By Thursday of that week, a temporary market had been set up in Leeds Corn Exchange.
The site was cleared and a new hall built by July 1976.
Oz call for help with school pals
AN old school friend of mine, Lawrence Brownlow, who lived in Bramley and now lives in Australia, has asked me to find out anything I can about some of our old school pals.
It was during the 1950s and their names were: Kenny Leeming, Alan Spurr, Michael Padgett, Barry Young, Margaret Sanderson, Connie Best, Carol Pinder, Nancy Smith, Reg Thomson, Arthur Darnborough, Jim Maples, Dennis Stead, Alan Myers, Brian Myers, Graham Henderson and Kenny Miller.

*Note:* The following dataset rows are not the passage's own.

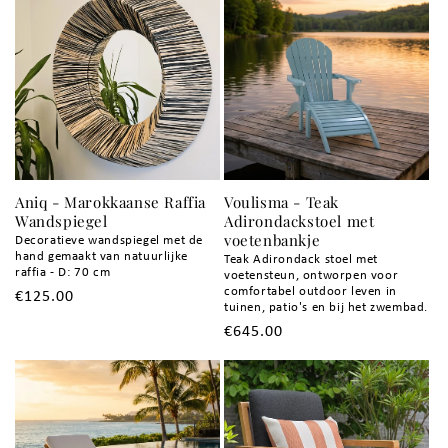
Aniq - Marokkaanse Raffia
Voulisma - Teak
Wandspiegel
Adirondackstoel met
voetenbankje
Decoratieve wandspiegel met de
hand gemaakt van natuurlijke
Teak Adirondack stoel met
raffia - D: 70 cm
voetensteun, ontworpen voor
comfortabel outdoor leven in
Normale
€125.00
tuinen, patio's en bij het zwembad.
prijs
Normale
€645.00
prijs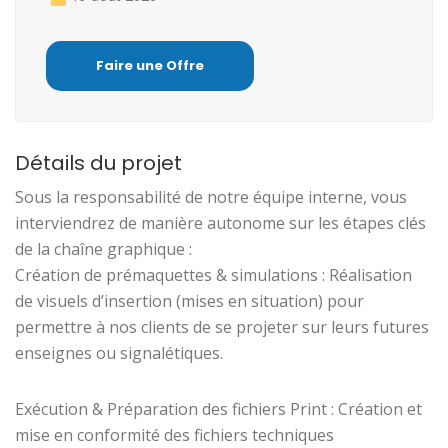
Faire une Offre
Détails du projet
Sous la responsabilité de notre équipe interne, vous
interviendrez de manière autonome sur les étapes clés
de la chaîne graphique :
Création de prémaquettes & simulations : Réalisation
de visuels d’insertion (mises en situation) pour
permettre à nos clients de se projeter sur leurs futures
enseignes ou signalétiques.
Exécution & Préparation des fichiers Print : Création et
mise en conformité des fichiers techniques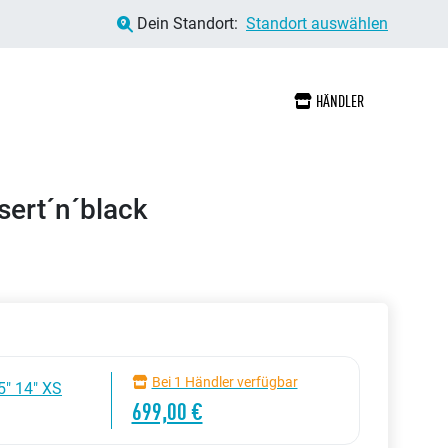
Dein Standort:
Standort auswählen
HÄNDLER
ert´n´black
Bei 1 Händler verfügbar
5" 14" XS
699,00 €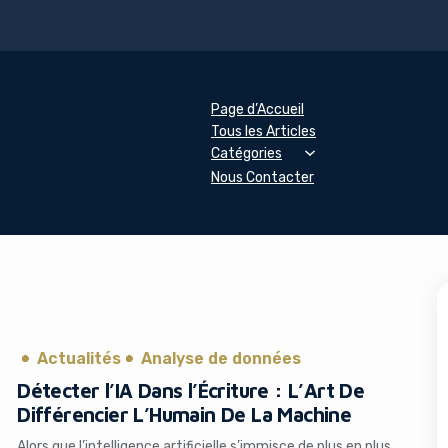
Page d’Accueil
Tous les Articles
Catégories
Nous Contacter
Actualités
Analyse de données
Détecter l’IA Dans l’Écriture : L’Art De
Différencier L’Humain De La Machine
Alors que l’intelligence artificielle s’immisce de plus en plus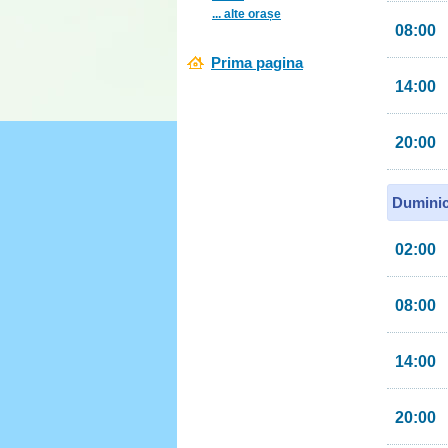
... alte orașe
08:00
Prima pagina
14:00
20:00
Duminic
02:00
08:00
14:00
20:00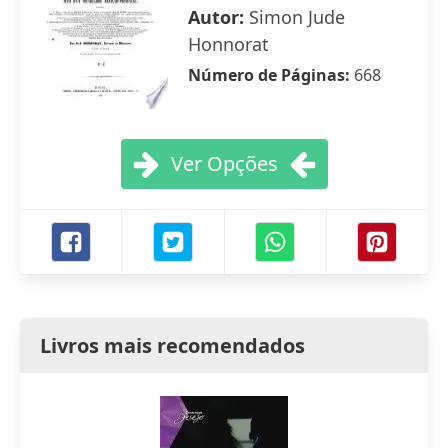
Autor:
Simon Jude
Honnorat
Número de Páginas:
668
Ver Opções
Livros mais recomendados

Anyone who would like to get in touch can contact me.
Ken Woodhead, Alwoodley, Leeds, email: firstname.lastname@example.org, tel: 0113 2673727
WITH reference to the recent correspondence about St Stephen's School in Burmantofts, I was interested to see the photograph of the rugby-cum-football team (Yorkshire Diary, September 25).
The teacher in the photograph is Stan Broster, whom I fondly remember teaching history at Brown Hill School in the early 1950s prior to his move to St Stephen's.
When I worked for Leeds City Transport he occasionally caught my bus on Shadwell Lane. Sadly, I remember seeing his obituary in the YEP a few years ago.
Harry Heyworth, Brown Hill Terrace, Harehills, Leeds
REFERRING to the Yorkshire Diary (Summer of War, August 28) and Squadron 609 station at Yeadon, I have an autograph book with two signatures dated 1946/47. These were Peter Thompson, DFC, DFM, Flight Lieutenant and Ron Langstaff, 609 Sqdrn Yeadon, 1947. My father John Leonard Coleman was with the medical staff during this time. As I was only 13, I wouldn't know much about these gentlemen, but wonder whether they are still alive or if there are any relations?
Mrs Jean Jagger, Dacre Top, Harrogate.
Guess the year
This week's question: The idea of creating an underground railway system in Leeds has been around since the 1930s. As long ago as 1887, two engineers proposed a rail system linking New Briggate to Roundhay, proposing the whole link be raised up on pillars, similar to a system in New York. The plans for an underground were drawn up in detail and proposed seriously by Leonard Hartley, vice chairman of the Leeds Association of Engineers, at their annual dinner, but in what year? Answer next week.
Last week's question: Guess the year: Scammonden Dam is the largest rockfill dam in the United Kingdom. When it was built, it presented engineers with unique challenges, working as they were in extreme climatic conditions and having to overcome unparalleled physical problems. The dam sits 1,000ft above sea level, its embankments are made from part of the 12m cubic yards of rock which had to be removed from the motorway cutting in the Pennines. Scammonden Dam is 240ft high, 2,100ft long, 1,220ft wide and used some 52,000 tons of clay, brought from Gildersome, in its construction. In what year was the dam completed?
Did you know?
Did you know that according to legend, a fire at the Chequer's Inn, at Slapstones, near Osmotherley, on the western edge of the North York Moors, has been burning constantly for over 200 years. The former drover's inn, which in more recent times, was a four-star bed and breakfast lodge, is 300 years old and stands some 800ft above sea level. The village nestles in a cleft of the Hambleton Ridge, with the Cleveland Hills rising majestically in the east and Cod Beck dashing down the valley from Osmotherley Moor. The inn is on the steep moor side.